Fine, who hasn’t responded to requests for comment, was a high-profile manager in Amazon’s books unit at a pivotal time, overseeing elements of the company’s push to get publishers on board with its Kindle e-reader and helping to set up Amazon’s publishing unit.

Amid mounting criticism of Amazon’s lack of corporate philanthropy, Fine proposed a grant program for authors and literary organizations, an effort that today is the company’s longest-running philanthropic program. “They let me run with it, essentially,” he told the Seattle Times last year.

“Look, we may be disruptive, and you may not agree with everything that we’re doing,” he told the newspaper, describing the pitch. “But certainly there’s common ground around the idea that creating new works, and the work of new authors, is essential to us continuing the literary tradition here.”

Recipients of those grants told the newspaper that Fine appeared genuinely committed to using his perch at Amazon to help authors, even as his company’s success upended the business models in the book industry that paid many of them.
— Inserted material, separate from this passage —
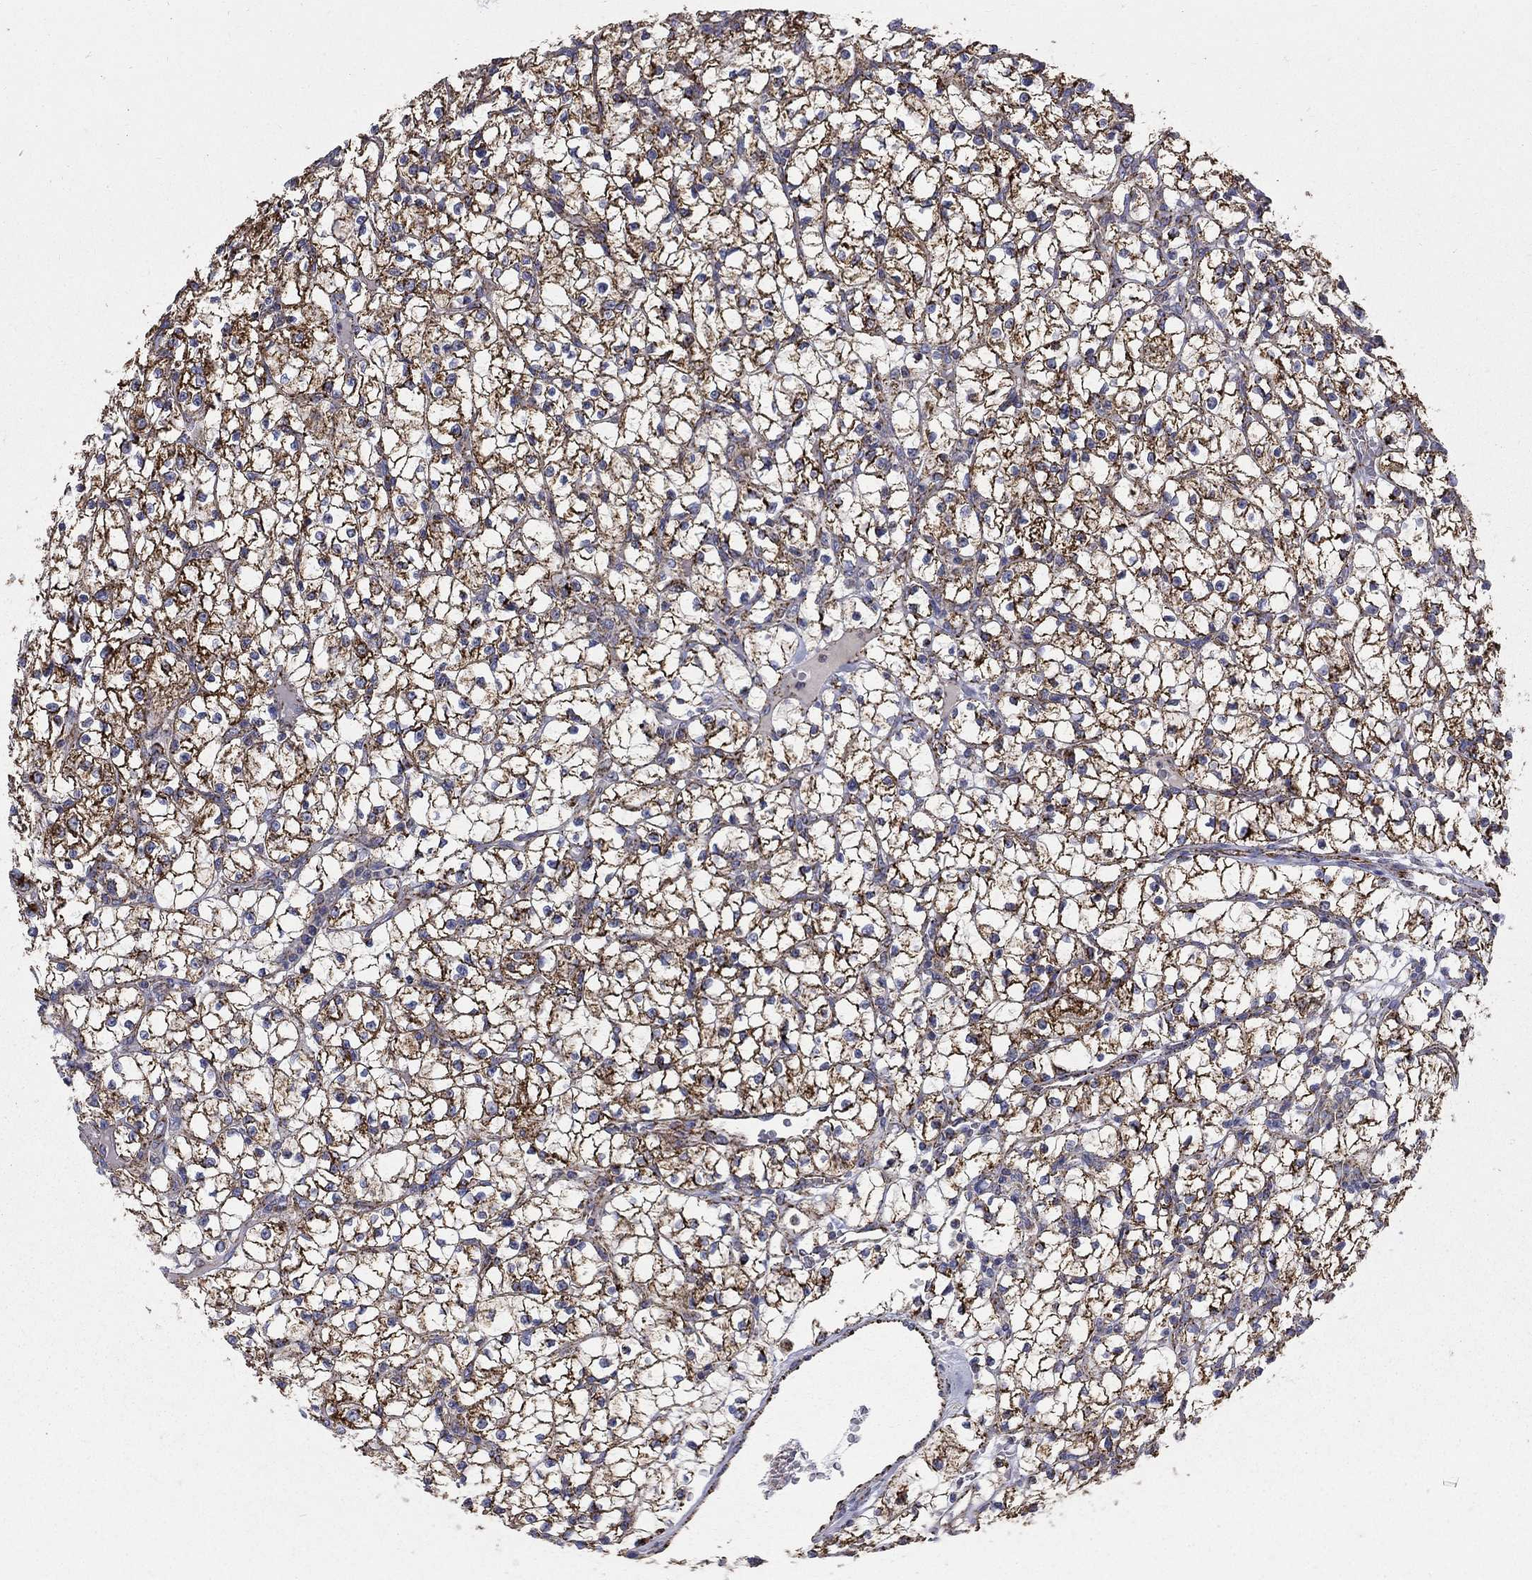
{"staining": {"intensity": "strong", "quantity": "25%-75%", "location": "cytoplasmic/membranous"}, "tissue": "renal cancer", "cell_type": "Tumor cells", "image_type": "cancer", "snomed": [{"axis": "morphology", "description": "Adenocarcinoma, NOS"}, {"axis": "topography", "description": "Kidney"}], "caption": "Adenocarcinoma (renal) stained with a protein marker displays strong staining in tumor cells.", "gene": "GCSH", "patient": {"sex": "female", "age": 64}}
After he left Amazon, Fine joined the board of one of Amazon’s longtime grant recipients, an independent publishers’ group.

Fine, who describes himself as a First Amendment lawyer, built his career in New York advising news and entertainment television programs, including NBC News and “Saturday Night Live.” A self-described non-creative type in an industry full of them, he told acquaintances that he viewed his role as helping people who were more artistically inclined get their work out into the world.

He jumped from television to publishing in 2000, serving as counsel for the Alfred A. Knopf division of Random House.

It was there that Fine took an interest in Amazon, the online bookseller then making moves into electronic books and publishing that would rock New York’s publishing industry. Fine, according to a person with knowledge of his thinking, saw his role as a kind of interpreter between a data-driven, fast-moving technology company and a publishing industry built on personal relationships.

Fine was the rare executive at Amazon, a notoriously quiet company for most of its existence, who cut a public profile. He sports a beard and long curly sandy blond hair that sets him apart from suit-and-tie wearing attorneys. His appearance also makes him stand out in tweedier publishing circles. For years, Fine was Amazon’s de facto ambassador to his former colleagues in the publishing scene, showing up everywhere from book fairs in London to an event for creative types in digital media in Vancouver, British Columbia.

That travel took a toll, according to the person with knowledge of his thinking, and Fine left Amazon in 2015.

Two short stints at digital media companies followed. And in November, after AMI’s top lawyer left, reportedly in a clash with AMI Chief Executive Officer David Pecker, Fine joined the company as in-house deputy counsel. By then, according to the National Enquirer’s timeline, the publication had been investigating Bezos for months.